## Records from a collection
--------------------------------------------------
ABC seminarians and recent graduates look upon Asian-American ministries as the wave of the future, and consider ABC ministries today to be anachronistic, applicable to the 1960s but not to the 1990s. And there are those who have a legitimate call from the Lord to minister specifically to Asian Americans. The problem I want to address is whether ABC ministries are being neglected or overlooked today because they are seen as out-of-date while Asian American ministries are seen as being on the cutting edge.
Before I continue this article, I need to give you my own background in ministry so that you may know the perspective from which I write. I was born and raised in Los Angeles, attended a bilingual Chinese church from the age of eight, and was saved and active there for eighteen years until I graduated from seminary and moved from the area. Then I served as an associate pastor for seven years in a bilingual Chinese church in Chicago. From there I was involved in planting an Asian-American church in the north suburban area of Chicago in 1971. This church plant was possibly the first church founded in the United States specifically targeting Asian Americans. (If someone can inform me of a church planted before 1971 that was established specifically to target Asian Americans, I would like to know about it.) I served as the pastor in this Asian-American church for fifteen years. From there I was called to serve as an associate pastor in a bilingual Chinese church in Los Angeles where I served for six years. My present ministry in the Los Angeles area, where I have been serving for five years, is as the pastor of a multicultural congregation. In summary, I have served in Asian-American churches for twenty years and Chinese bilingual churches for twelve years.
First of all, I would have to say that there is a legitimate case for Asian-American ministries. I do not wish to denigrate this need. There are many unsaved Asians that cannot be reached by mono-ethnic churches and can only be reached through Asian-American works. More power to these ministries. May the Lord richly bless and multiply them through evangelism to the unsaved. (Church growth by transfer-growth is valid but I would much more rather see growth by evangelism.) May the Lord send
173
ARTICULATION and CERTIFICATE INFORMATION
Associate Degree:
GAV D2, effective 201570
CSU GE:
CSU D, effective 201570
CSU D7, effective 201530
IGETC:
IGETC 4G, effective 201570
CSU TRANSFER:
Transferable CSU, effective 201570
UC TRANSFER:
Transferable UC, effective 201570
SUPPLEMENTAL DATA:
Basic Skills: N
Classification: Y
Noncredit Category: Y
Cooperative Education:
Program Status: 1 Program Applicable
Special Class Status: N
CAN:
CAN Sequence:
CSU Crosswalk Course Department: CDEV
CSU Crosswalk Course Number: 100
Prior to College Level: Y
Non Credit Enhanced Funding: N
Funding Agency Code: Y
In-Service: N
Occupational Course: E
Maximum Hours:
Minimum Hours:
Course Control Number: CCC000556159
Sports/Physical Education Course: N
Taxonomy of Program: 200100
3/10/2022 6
--------------------------------------------------
## Aim of the task
The required result is an exact repetition of the lines from the one containing "Course Control Number: CCC000556159" through the last line of the data.

## Solution
Course Control Number: CCC000556159
Sports/Physical Education Course: N
Taxonomy of Program: 200100
3/10/2022 6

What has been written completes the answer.